Le but de mon étude est d’obtenir :
. non seulement la réhabilitation officielle de l’astronome Galilée,
. mais aussi une véritable réhabilitation de la Bible - ses Textes originaux n’ayant jamais proclamé l’erreur de la rotation du soleil autour de la terre.
Depuis plus de six années je m’applique, dans mes divers courriers et courriels, à rappeler ces arguments, sans succès.
À quelques rares exceptions près, les médias (presse, radio, télévision), les Associations organisant Salons du Livre ou Conférences pratiquent cette même “loi du silence”.

Galilée a grandement marqué l’histoire. N’y a-t-il pas eu, durant l’année 2009, de nombreuses manifestations scientifiques le concernant et d’autres ne sont-elles pas prévues en 2010 ? Mais pourquoi donc ne veut-on pas aborder la question de sa réhabilitation ? Ne voudrait-on pas voir, un jour, Galilée enfin réhabilité ?

En conclusion :
Un terme doit être mis à la condamnation injuste de l’astronome. Non seulement sa réhabilitation doit être officialisée mais aussi celle de la Bible eu égard à ses Textes originaux.
En décembre 2009, je suis intervenu auprès des autorités compétentes.
Je reste à la disposition de toute personne ayant à cœur de voir la Vérité triompher.
J’exprime ma reconnaissance à ceux qui m’ont aidé et encouragé dans cette tâche délicate. Tous mes remerciements, également, aux libraires qui ont bien voulu accepter d’exposer mon livre dans leurs rayons.

Joël Col

Pour plus d’informations consulter :
http://monsite.orange.fr/erreur.verite
http://monsite.orange.fr/autoedition.meguila
http://monsite.orange.fr/autoedition.mgl
Faire également recherche avec “joël Col” Galilée.


Joël Col

Une précision.

LANGUES ANCIENNES.
Le verbe grec ANATELLOO.

Mais pourquoi a-t-on donc fait « SE LEVER » le soleil avec le verbe ANATELLOO ? L’étymologie de ce verbe grec autorise-t-elle une telle traduction ?
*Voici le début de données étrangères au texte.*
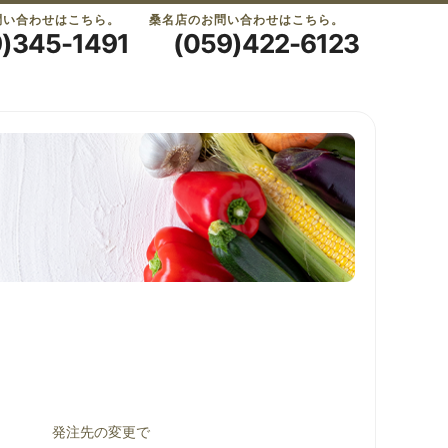
問い合わせはこちら。
桑名店のお問い合わせはこちら。
9)345-1491
(059)422-6123
発注先の変更で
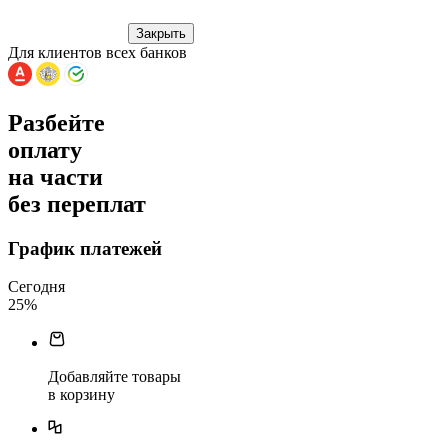
Закрыть
Для клиентов всех банков
Разбейте
оплату
на части
без переплат
График платежей
Сегодня
25
%
Добавляйте товары
в корзину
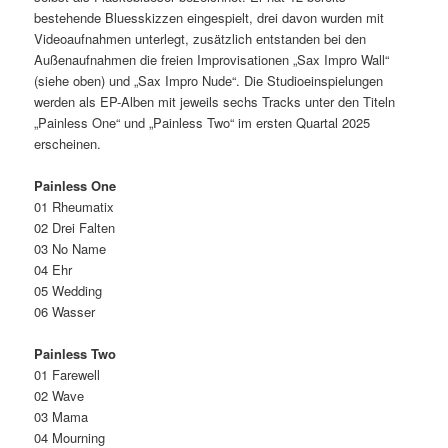
bestehende Bluesskizzen eingespielt, drei davon wurden mit
Videoaufnahmen unterlegt, zusätzlich entstanden bei den
Außenaufnahmen die freien Improvisationen „Sax Impro Wall“
(siehe oben) und „Sax Impro Nude“. Die Studioeinspielungen
werden als EP-Alben mit jeweils sechs Tracks unter den Titeln
„Painless One“ und „Painless Two“ im ersten Quartal 2025
erscheinen.
Painless One
01 Rheumatix
02 Drei Falten
03 No Name
04 Ehr
05 Wedding
06 Wasser
Painless Two
01 Farewell
02 Wave
03 Mama
04 Mourning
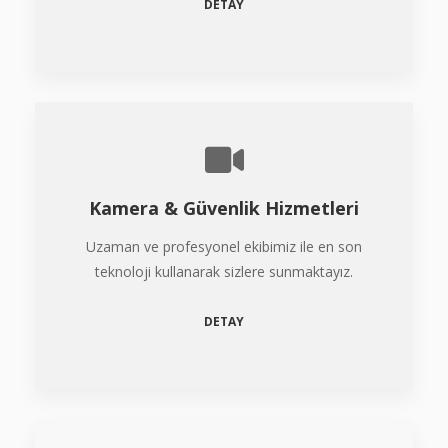
DETAY
Kamera & Güvenlik Hizmetleri
Uzaman ve profesyonel ekibimiz ile en son
teknoloji kullanarak sizlere sunmaktayız.
DETAY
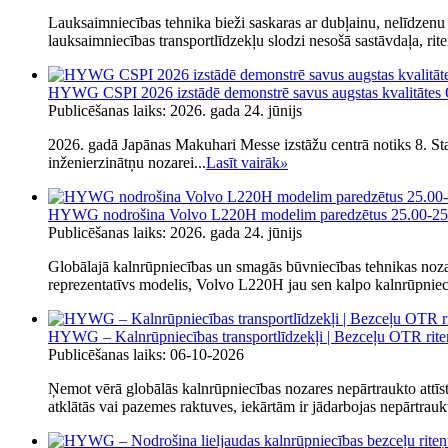
Lauksaimniecības tehnika bieži saskaras ar dubļainu, nelīdzenu un
lauksaimniecības transportlīdzekļu slodzi nesošā sastāvdaļa, rit
HYWG CSPI 2026 izstādē demonstrē savus augstas kvalitātes OTR
Publicēšanas laiks: 2026. gada 24. jūnijs
2026. gadā Japānas Makuhari Messe izstāžu centrā notiks 8. St
inženierzinātņu nozarei...
Lasīt vairāk
»
HYWG nodrošina Volvo L220H modelim paredzētus 25.00-25/3.5 5
Publicēšanas laiks: 2026. gada 24. jūnijs
Globālajā kalnrūpniecības un smagās būvniecības tehnikas nozarē
reprezentatīvs modelis, Volvo L220H jau sen kalpo kalnrūpniecī
HYWG – Kalnrūpniecības transportlīdzekļi | Bezceļu OTR riteņ
Publicēšanas laiks: 06-10-2026
Ņemot vērā globālās kalnrūpniecības nozares nepārtraukto attīstību
atklātās vai pazemes raktuves, iekārtām ir jādarbojas nepārtraukt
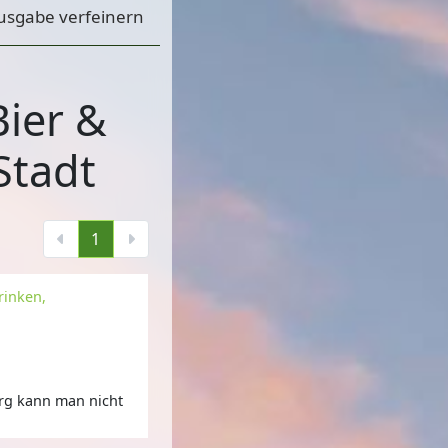
usgabe verfeinern
Bier &
Stadt
1
rinken,
urg kann man nicht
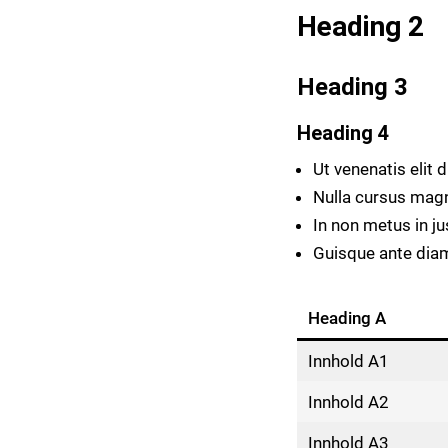
Heading 2
Heading 3
Heading 4
Ut venenatis elit d
Nulla cursus magn
In non metus in jus
Guisque ante dia
Heading A
Innhold A1
Innhold A2
Innhold A3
Dans mon ouvrage Entre Galilée et l’Église : la Bible, j’ai étudié ANATELLOO à partir de 4 sources :
. Version de la Septante,
. Textes d’auteurs grecs anciens,
. Dictionnaires grecs-français,
. Textes originaux grecs du Nouveau Testament.
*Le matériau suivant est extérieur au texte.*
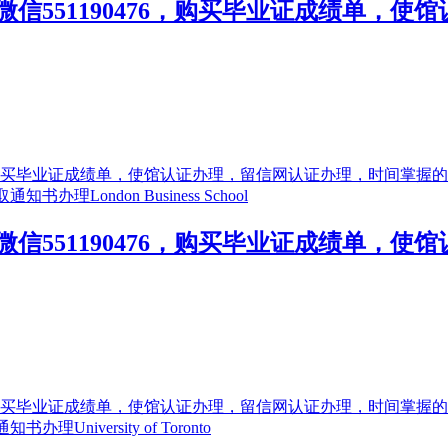
信551190476，购买毕业证成绩单，
信551190476，购买毕业证成绩单，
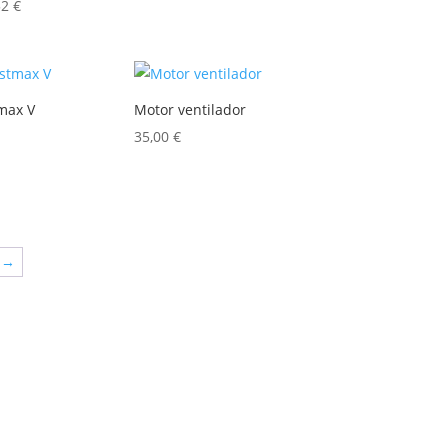
52
€
tmax V
Motor ventilador
35,00
€
→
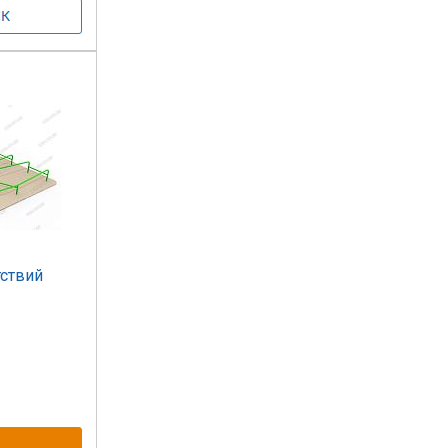
ствий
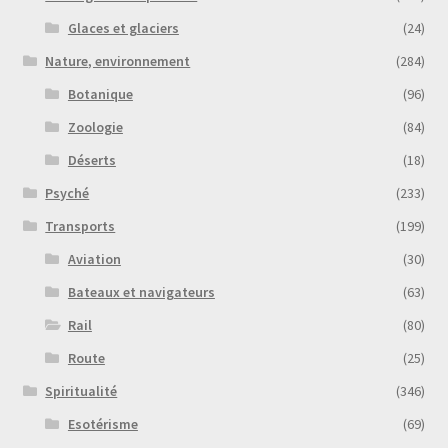
Glaces et glaciers
(24)
Nature, environnement
(284)
Botanique
(96)
Zoologie
(84)
Déserts
(18)
Psyché
(233)
Transports
(199)
Aviation
(30)
Bateaux et navigateurs
(63)
Rail
(80)
Route
(25)
Spiritualité
(346)
Esotérisme
(69)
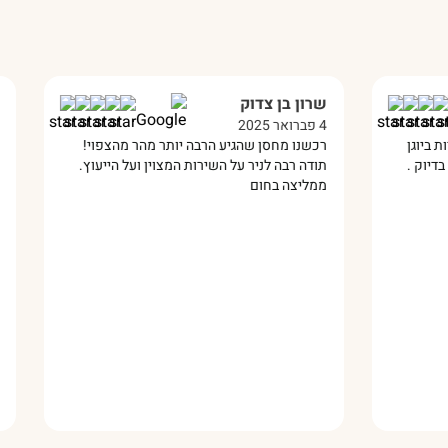
שרון בן צדוק
איתמר הרשקו
4 פברואר 2025
10 מרץ 2025
רכשנו מחסן שהגיע הרבה יותר מהר מהצפוי!
התקינו לנו במתנס 
תודה רבה לניר על השירות המצוין ועל הייעוץ.
עבודה מקצועית מאו
ממליצה בחום
ממליץ עליהם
Dans cette étude, j’analyse également d’autres verbes - hébreux et grecs - qui, sous l’influence géocentrique, ont été faussement traduits.
Et ce sont ces erreurs de traduction qui ont ainsi impliqué la Bible dans la condamnation de Galilée par l’Église.

ANATELLOO se rencontre encore en relation avec d’autres sujets grammaticaux :
. les cheveux, la barbe,
. les dents,
. une plante,
. la fumée, la flamme,
. les épines.

L’étude que je publie m’a conduit à conclure qu’ANATELLOO ne déplace pas plus le soleil que les autres sujets sus cités.
Ainsi, si les traductions de la Bible avaient été fidèles aux Textes originaux hébreux et grecs, Galilée, pour avoir rejeté le principe de la rotation du soleil autour de la terre, n’aurait pas été condamné pour « avoir tenu et cru une doctrine fausse et contraire aux saintes Écritures ».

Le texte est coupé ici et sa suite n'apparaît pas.